Which doesn’t mean that there are no good things about the movie, Andrew Garfield and Emma Stone have great chemistry and he’s a better Peter Parker than Tobey Maguire, I mean, his Parker has more guts, but it’s more obnoxious rather than funny.
Peter Parker is a geek that stumbles in a genetically altered spider, which gives him spider like moves, his uncle (let’s call him Ben) is shot because instead of helping a guy chase a bad guy, he just shrugs, so the bad guy shoots him, thus rocking his world which leads him to a life of crime fighting. Are you up to speed now? This time around though, we switch the tall red head Mary Jane for the short and charismatic blonde Gwen Stacy, instead of fighting the Green Goblin, he fights the Lizard and instead of being friends with Harry Osborn, he’s friends with Flash Thompson. Are you getting this?
Columbia Pictures had a plan B when they decided to can Tobey Maguire and Sam Raimi (who were set to make a boat load of cash if Spider-man 4 went ahead), that is because they have to keep on popping Spider-man movies, otherwise the rights go back to Disney/Marvel, so they went ahead and hired James Vanderbilt to create a cheaper reboot with a fairly unknown cast and director and worked, since the movie release it was announced that The Amazing Spider-man is the first in a trilogy.

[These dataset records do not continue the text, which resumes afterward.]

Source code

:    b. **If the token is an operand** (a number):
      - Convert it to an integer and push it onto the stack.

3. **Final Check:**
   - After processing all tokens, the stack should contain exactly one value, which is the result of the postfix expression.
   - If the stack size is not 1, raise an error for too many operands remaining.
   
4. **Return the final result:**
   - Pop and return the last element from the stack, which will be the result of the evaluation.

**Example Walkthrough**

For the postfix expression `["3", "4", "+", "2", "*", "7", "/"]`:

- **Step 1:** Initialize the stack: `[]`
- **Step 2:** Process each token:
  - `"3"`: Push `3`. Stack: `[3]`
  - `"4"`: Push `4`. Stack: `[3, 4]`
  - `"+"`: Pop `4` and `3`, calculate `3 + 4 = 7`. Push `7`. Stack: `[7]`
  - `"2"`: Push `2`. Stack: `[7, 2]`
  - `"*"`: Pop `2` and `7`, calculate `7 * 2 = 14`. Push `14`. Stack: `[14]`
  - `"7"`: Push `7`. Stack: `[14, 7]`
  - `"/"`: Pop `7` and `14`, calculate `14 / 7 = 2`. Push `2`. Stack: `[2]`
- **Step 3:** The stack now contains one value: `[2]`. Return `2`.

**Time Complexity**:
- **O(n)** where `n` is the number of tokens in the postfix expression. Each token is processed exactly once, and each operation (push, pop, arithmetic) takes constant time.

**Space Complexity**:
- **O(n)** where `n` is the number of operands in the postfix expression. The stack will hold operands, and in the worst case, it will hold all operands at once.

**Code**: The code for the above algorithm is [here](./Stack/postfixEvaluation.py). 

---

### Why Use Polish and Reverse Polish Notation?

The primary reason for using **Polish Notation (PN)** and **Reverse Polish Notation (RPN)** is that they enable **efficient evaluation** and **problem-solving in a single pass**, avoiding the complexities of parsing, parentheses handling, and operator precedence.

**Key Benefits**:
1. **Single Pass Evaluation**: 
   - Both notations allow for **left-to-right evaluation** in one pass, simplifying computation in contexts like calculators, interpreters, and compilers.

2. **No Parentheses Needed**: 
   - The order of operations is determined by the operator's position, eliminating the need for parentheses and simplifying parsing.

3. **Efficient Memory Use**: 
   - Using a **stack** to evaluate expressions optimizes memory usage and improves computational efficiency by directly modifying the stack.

The Amazing Spider-man is strong in character development when we’re talking about Andrew Garfield, who walks us through the birth of the super-hero, slowly getting cocky (maybe too cocky) and Emma Stone stealing all the scenes with her charming presence. The special effects look amazing, but there’s a lack of style to it, a lack of a signature, which was Sam Raimi’s forte. The villain barely registers, but not because Rhys Ifans is not a good actor, it’s just because he’s working with an empty character in this convoluted plot that involves geneticists, a mysterious Norman Osborn (he’s only mentioned in the movie and the secret identity of Green Goblin) and the disappearance of Peter Parker’s parents. The action scenes are great, but you’ll miss Sam Raimi’s touch and great humor.